(INPUT DATA)

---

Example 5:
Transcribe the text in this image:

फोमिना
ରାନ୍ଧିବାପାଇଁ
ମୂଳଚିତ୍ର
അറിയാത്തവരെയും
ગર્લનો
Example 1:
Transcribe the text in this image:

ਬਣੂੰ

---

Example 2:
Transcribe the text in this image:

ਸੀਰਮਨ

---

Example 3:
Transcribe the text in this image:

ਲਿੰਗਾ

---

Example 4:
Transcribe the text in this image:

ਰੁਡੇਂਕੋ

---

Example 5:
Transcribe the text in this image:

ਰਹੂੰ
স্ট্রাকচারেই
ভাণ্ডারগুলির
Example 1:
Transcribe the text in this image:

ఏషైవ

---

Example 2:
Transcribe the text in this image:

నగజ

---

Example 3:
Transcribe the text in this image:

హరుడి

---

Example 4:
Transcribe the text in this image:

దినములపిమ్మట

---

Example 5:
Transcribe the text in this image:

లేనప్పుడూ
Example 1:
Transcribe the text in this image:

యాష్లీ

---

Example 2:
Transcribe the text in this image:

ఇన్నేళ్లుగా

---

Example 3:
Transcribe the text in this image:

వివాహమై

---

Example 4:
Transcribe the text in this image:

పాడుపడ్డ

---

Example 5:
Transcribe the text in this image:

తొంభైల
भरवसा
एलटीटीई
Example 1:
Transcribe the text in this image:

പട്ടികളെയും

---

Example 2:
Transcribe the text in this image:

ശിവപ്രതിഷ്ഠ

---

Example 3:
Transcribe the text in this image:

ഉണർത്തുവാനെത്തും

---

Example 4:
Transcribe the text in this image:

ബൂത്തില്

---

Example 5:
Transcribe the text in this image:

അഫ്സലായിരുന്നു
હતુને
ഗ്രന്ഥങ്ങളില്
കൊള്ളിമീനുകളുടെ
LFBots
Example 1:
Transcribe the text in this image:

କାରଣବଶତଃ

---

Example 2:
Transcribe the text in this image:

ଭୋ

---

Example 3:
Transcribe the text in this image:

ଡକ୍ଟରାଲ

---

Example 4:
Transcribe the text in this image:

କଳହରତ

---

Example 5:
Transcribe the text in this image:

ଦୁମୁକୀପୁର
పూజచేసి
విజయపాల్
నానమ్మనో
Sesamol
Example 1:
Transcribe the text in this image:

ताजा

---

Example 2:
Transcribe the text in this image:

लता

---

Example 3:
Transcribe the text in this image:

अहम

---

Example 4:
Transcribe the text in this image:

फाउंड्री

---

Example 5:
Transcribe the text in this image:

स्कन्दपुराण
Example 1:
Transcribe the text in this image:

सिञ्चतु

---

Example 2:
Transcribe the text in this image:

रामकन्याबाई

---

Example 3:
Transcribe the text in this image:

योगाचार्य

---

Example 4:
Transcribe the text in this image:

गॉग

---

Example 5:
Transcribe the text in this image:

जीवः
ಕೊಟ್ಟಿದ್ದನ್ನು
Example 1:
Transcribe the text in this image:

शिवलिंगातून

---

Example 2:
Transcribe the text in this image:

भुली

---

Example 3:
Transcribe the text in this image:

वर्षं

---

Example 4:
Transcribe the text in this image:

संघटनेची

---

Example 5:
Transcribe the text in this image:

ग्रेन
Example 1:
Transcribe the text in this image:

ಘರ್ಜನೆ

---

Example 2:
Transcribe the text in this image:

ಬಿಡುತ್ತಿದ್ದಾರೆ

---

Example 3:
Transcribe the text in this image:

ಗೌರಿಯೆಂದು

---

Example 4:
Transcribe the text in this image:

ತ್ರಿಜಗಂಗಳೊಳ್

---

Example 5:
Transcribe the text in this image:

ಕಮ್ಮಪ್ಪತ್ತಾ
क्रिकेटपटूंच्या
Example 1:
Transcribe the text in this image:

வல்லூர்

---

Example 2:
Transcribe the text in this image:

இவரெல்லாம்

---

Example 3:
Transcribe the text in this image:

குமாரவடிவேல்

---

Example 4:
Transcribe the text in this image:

(End INPUT DATA)

## [EXERCISE INSTRUCTIONS]
Word for word, copy out all the data given above.

## [SOLUTION FOR THIS EXERCISE]
---

Example 5:
Transcribe the text in this image:

फोमिना
ରାନ୍ଧିବାପାଇଁ
ମୂଳଚିତ୍ର
അറിയാത്തവരെയും
ગર્લનો
Example 1:
Transcribe the text in this image:

ਬਣੂੰ

---

Example 2:
Transcribe the text in this image:

ਸੀਰਮਨ

---

Example 3:
Transcribe the text in this image:

ਲਿੰਗਾ

---

Example 4:
Transcribe the text in this image:

ਰੁਡੇਂਕੋ

---

Example 5:
Transcribe the text in this image:

ਰਹੂੰ
স্ট্রাকচারেই
ভাণ্ডারগুলির
Example 1:
Transcribe the text in this image:

ఏషైవ

---

Example 2:
Transcribe the text in this image:

నగజ

---

Example 3:
Transcribe the text in this image:

హరుడి

---

Example 4:
Transcribe the text in this image:

దినములపిమ్మట

---

Example 5:
Transcribe the text in this image:

లేనప్పుడూ
Example 1:
Transcribe the text in this image:

యాష్లీ

---

Example 2:
Transcribe the text in this image:

ఇన్నేళ్లుగా

---

Example 3:
Transcribe the text in this image:

వివాహమై

---

Example 4:
Transcribe the text in this image:

పాడుపడ్డ

---

Example 5:
Transcribe the text in this image:

తొంభైల
भरवसा
एलटीटीई
Example 1:
Transcribe the text in this image:

പട്ടികളെയും

---

Example 2:
Transcribe the text in this image:

ശിവപ്രതിഷ്ഠ

---

Example 3:
Transcribe the text in this image:

ഉണർത്തുവാനെത്തും

---

Example 4:
Transcribe the text in this image:

ബൂത്തില്

---

Example 5:
Transcribe the text in this image:

അഫ്സലായിരുന്നു
હતુને
ഗ്രന്ഥങ്ങളില്
കൊള്ളിമീനുകളുടെ
LFBots
Example 1:
Transcribe the text in this image:

କାରଣବଶତଃ

---

Example 2:
Transcribe the text in this image:

ଭୋ

---

Example 3:
Transcribe the text in this image:

ଡକ୍ଟରାଲ

---

Example 4:
Transcribe the text in this image:

କଳହରତ

---

Example 5:
Transcribe the text in this image:

ଦୁମୁକୀପୁର
పూజచేసి
విజయపాల్
నానమ్మనో
Sesamol
Example 1:
Transcribe the text in this image:

ताजा

---

Example 2:
Transcribe the text in this image:

लता

---

Example 3:
Transcribe the text in this image:

अहम

---

Example 4:
Transcribe the text in this image:

फाउंड्री

---

Example 5:
Transcribe the text in this image:

स्कन्दपुराण
Example 1:
Transcribe the text in this image:

सिञ्चतु

---

Example 2:
Transcribe the text in this image:

रामकन्याबाई

---

Example 3:
Transcribe the text in this image:

योगाचार्य

---

Example 4:
Transcribe the text in this image:

गॉग

---

Example 5:
Transcribe the text in this image:

जीवः
ಕೊಟ್ಟಿದ್ದನ್ನು
Example 1:
Transcribe the text in this image:

शिवलिंगातून

---

Example 2:
Transcribe the text in this image:

भुली

---

Example 3:
Transcribe the text in this image:

वर्षं

---

Example 4:
Transcribe the text in this image:

संघटनेची

---

Example 5:
Transcribe the text in this image:

ग्रेन
Example 1:
Transcribe the text in this image:

ಘರ್ಜನೆ

---

Example 2:
Transcribe the text in this image:

ಬಿಡುತ್ತಿದ್ದಾರೆ

---

Example 3:
Transcribe the text in this image:

ಗೌರಿಯೆಂದು

---

Example 4:
Transcribe the text in this image:

ತ್ರಿಜಗಂಗಳೊಳ್

---

Example 5:
Transcribe the text in this image:

ಕಮ್ಮಪ್ಪತ್ತಾ
क्रिकेटपटूंच्या
Example 1:
Transcribe the text in this image:

வல்லூர்

---

Example 2:
Transcribe the text in this image:

இவரெல்லாம்

---

Example 3:
Transcribe the text in this image:

குமாரவடிவேல்

---

Example 4:
Transcribe the text in this image:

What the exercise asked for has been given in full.